Just a bit of calculus, the equation of classical potential at a distance $r$ from the source is given by,
$$\Phi=\frac{-1}{r}$$
Taking the second derivatives with the respect of $r$ will give $\frac{-2}{r^3}$, why should it be zero?

PeterDonis
Mentor
2019 Award
Taking the second derivatives with the respect of $r$ will give $\frac{-2}{r^3}$, why should it be zero?
I'll respond to this with another question: how can $\nabla^2 \Phi$ be nonzero when $\rho$ is zero, which it is everywhere outside the source? Doesn't that violate Poisson's equation?

(Hint: you might want to check the actual definition of the Laplacian operator $\nabla^2$ in spherical coordinates.)
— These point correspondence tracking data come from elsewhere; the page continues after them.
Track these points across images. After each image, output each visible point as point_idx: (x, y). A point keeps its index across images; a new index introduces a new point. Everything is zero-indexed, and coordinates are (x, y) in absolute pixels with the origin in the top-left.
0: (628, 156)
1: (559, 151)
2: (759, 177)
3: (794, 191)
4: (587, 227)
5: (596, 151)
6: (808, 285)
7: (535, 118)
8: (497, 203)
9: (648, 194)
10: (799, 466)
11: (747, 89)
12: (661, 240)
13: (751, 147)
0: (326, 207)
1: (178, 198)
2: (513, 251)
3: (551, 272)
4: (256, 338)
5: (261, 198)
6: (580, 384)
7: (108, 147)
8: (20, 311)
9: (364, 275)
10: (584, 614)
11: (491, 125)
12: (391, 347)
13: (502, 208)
I'll respond to this with another question: how can $\nabla^2 \Phi$ be nonzero when $\rho$ is zero, which it is everywhere outside the source? Doesn't that violate Poisson's equation?

(Hint: you might want to check the actual definition of the Laplacian operator $\nabla^2$ in spherical coordinates.)
This is cool, yes it should violate it unless $\nabla^2\Phi$ is zero which it is according to the defintion of Lapalacisn operator. Thank you.